Let’s face it , most Active Directory Domains were created a long long time ago. And while most of these are now migrated to newer versions , Group Policies sometimes were left as is. These Group Policy objects are what I like to call “Lingering GPO Settings” 🙂
This case was both simple and complicated , a client had a brand new installation of Windows Server 2012 R2 Remote Desktop Services and various clients connecting to it. Some of those clients were unable to connect to the gateway for no obvious reason. Only a couple of warnings logged on the Microsoft-Windows-TerminalServices-RDPClient/Operationall logs:
- RDPClient_Gateway: An error was encountered when transitioning from AAStateCreatingOutChannel to AAStateError in response to 3 (error code 0x800703E5).
- RDPClient_Gateway: An error was encountered when transitioning from AAStateInitializingTunnel to AAStateError in response to 6 (error code 0x800703E5).
The problem laid within a Group Policy setting that was configured quite some time ago.

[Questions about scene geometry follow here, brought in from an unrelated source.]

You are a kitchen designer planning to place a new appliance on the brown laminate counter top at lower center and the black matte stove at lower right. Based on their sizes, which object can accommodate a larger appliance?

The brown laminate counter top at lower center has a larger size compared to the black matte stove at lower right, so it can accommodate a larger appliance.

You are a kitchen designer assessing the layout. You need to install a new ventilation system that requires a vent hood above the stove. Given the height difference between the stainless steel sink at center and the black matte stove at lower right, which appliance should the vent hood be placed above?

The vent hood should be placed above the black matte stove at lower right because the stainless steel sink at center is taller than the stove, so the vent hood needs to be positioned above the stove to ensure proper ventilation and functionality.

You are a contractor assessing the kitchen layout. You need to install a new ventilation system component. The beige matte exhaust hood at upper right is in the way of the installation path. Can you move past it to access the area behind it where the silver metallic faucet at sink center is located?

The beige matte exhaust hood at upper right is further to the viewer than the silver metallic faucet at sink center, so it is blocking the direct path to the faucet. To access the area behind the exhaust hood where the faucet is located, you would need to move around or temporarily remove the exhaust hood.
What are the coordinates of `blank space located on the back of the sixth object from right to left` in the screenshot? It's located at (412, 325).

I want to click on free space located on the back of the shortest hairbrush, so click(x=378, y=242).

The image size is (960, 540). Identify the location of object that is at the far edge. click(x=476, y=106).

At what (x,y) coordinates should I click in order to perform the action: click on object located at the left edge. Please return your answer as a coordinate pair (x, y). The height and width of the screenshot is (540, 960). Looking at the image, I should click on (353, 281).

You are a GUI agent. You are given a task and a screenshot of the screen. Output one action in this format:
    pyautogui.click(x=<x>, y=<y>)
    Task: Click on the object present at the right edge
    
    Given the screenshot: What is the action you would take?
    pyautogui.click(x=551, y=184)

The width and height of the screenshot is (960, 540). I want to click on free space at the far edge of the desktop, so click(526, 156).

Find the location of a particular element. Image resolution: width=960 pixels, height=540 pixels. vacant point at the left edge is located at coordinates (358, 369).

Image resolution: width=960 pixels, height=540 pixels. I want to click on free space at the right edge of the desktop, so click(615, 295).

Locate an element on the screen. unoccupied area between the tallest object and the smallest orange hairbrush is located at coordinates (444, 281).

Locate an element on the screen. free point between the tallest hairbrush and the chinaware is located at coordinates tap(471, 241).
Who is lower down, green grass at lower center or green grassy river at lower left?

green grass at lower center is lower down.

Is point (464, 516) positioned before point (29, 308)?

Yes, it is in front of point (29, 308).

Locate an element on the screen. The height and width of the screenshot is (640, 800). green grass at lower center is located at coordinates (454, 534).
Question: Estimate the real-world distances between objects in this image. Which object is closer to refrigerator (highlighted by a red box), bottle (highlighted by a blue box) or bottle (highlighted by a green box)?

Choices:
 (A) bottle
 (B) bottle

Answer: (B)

This policy forced the client to use “Send LM & NTLM Responses” on Computer Configuration->Windows Settings->Security Settings->Security Options->Network Security: LAN Manager Authentication Level. Changing that to “Send NTLMv2 response only” immediately enabled those clients to connect.
So while sometimes an error may seem Remote Desktop related make sure you check all of the underlying technology to ensure security protocol compliance and proper operation.